*Task statement:*
Edit the items below by replacing "DESIGN" with "BUILD" wherever it appears, and leave every other line as it is.

┄┄┄┄┄┄

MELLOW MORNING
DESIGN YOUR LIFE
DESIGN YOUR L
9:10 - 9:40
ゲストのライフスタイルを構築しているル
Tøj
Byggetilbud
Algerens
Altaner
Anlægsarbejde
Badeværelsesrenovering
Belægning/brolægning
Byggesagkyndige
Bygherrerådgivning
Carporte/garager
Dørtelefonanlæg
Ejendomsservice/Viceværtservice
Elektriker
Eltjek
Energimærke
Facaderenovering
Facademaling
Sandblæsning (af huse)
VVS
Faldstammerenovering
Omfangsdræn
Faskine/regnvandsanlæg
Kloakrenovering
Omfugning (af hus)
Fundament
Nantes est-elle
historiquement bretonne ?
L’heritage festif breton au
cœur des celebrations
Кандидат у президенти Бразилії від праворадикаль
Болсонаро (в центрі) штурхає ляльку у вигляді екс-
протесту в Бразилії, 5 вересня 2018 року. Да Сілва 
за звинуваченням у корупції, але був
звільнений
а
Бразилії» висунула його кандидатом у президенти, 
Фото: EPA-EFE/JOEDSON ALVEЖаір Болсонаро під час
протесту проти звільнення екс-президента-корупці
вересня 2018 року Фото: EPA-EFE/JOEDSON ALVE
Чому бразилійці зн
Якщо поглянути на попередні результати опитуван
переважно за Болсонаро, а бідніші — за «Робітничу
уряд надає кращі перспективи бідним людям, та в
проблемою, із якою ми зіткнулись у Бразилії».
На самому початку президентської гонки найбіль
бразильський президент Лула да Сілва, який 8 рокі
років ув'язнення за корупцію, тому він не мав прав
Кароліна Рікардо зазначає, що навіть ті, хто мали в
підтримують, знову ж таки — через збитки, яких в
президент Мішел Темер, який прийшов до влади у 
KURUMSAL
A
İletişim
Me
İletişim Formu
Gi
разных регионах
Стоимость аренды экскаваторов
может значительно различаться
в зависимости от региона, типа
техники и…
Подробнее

┄┄┄┄┄┄

*Solution:*
MELLOW MORNING
BUILD YOUR LIFE
BUILD YOUR L
9:10 - 9:40
ゲストのライフスタイルを構築しているル
Tøj
Byggetilbud
Algerens
Altaner
Anlægsarbejde
Badeværelsesrenovering
Belægning/brolægning
Byggesagkyndige
Bygherrerådgivning
Carporte/garager
Dørtelefonanlæg
Ejendomsservice/Viceværtservice
Elektriker
Eltjek
Energimærke
Facaderenovering
Facademaling
Sandblæsning (af huse)
VVS
Faldstammerenovering
Omfangsdræn
Faskine/regnvandsanlæg
Kloakrenovering
Omfugning (af hus)
Fundament
Nantes est-elle
historiquement bretonne ?
L’heritage festif breton au
cœur des celebrations
Кандидат у президенти Бразилії від праворадикаль
Болсонаро (в центрі) штурхає ляльку у вигляді екс-
протесту в Бразилії, 5 вересня 2018 року. Да Сілва 
за звинуваченням у корупції, але був
звільнений
а
Бразилії» висунула його кандидатом у президенти, 
Фото: EPA-EFE/JOEDSON ALVEЖаір Болсонаро під час
протесту проти звільнення екс-президента-корупці
вересня 2018 року Фото: EPA-EFE/JOEDSON ALVE
Чому бразилійці зн
Якщо поглянути на попередні результати опитуван
переважно за Болсонаро, а бідніші — за «Робітничу
уряд надає кращі перспективи бідним людям, та в
проблемою, із якою ми зіткнулись у Бразилії».
На самому початку президентської гонки найбіль
бразильський президент Лула да Сілва, який 8 рокі
років ув'язнення за корупцію, тому він не мав прав
Кароліна Рікардо зазначає, що навіть ті, хто мали в
підтримують, знову ж таки — через збитки, яких в
президент Мішел Темер, який прийшов до влади у 
KURUMSAL
A
İletişim
Me
İletişim Formu
Gi
разных регионах
Стоимость аренды экскаваторов
может значительно различаться
в зависимости от региона, типа
техники и…
Подробнее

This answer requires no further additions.